══ Extracted text
Re: [PATCH 0/2] vhost: improve livepatch switching for heavily loaded vhost worker kthreads

From: Seth Forshee
Date: Fri Jan 27 2023 - 15:05:15 EST


On Fri, Jan 27, 2023 at 11:37:02AM +0100, Peter Zijlstra wrote:
> On Thu, Jan 26, 2023 at 08:43:55PM -0800, Josh Poimboeuf wrote:
> > On Thu, Jan 26, 2023 at 03:12:35PM -0600, Seth Forshee (DigitalOcean) wrote:
> > > On Thu, Jan 26, 2023 at 06:03:16PM +0100, Petr Mladek wrote:
> > > > On Fri 2023-01-20 16:12:20, Seth Forshee (DigitalOcean) wrote:
> > > > > We've fairly regularaly seen liveptches which cannot transition within kpatch's
> > > > > timeout period due to busy vhost worker kthreads.
> > > >
> > > > I have missed this detail. Miroslav told me that we have solved
> > > > something similar some time ago, see
> > > > https://lore.kernel.org/all/20220507174628.2086373-1-song@xxxxxxxxxx/
> > >
> > > Interesting thread. I had thought about something along the lines of the
> > > original patch, but there are some ideas in there that I hadn't
> > > considered.
> >
> > Here's another idea, have we considered this? Have livepatch set
> > TIF_NEED_RESCHED on all kthreads to force them into schedule(), and then
> > have the scheduler call klp_try_switch_task() if TIF_PATCH_PENDING is
> > set.
> >
> > Not sure how scheduler folks would feel about that ;-)
>
> So, let me try and page all that back in.... :-)
════
══ Supplied information
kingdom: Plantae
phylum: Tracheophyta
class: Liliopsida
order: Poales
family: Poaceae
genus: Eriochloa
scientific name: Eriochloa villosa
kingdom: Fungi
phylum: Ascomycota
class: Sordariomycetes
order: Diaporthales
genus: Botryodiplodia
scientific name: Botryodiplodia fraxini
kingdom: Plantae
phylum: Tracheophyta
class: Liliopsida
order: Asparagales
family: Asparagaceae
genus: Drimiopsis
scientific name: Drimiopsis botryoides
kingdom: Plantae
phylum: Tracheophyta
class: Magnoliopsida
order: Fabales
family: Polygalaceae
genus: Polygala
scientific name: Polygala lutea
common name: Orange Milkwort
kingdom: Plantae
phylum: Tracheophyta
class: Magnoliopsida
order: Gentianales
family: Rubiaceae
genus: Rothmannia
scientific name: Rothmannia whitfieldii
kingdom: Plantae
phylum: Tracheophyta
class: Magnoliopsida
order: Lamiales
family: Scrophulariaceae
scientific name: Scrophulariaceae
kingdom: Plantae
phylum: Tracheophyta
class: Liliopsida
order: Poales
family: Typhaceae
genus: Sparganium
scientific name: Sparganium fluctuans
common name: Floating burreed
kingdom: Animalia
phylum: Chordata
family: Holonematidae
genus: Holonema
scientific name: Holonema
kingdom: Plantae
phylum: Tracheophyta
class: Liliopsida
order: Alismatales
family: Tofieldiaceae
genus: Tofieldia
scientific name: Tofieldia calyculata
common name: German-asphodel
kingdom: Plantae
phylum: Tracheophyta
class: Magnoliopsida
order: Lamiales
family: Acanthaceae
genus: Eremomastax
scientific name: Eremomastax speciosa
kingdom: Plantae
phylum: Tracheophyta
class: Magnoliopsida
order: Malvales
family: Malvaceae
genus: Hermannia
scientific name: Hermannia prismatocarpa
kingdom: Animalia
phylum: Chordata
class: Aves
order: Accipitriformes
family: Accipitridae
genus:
════
To be done
In the vhost livepatch mailing-list reply, list every distinct person shown as the author in a line ending with "wrote:".

Exercise solution
- Peter Zijlstra
- Josh Poimboeuf
- Seth Forshee (DigitalOcean)
- Petr Mladek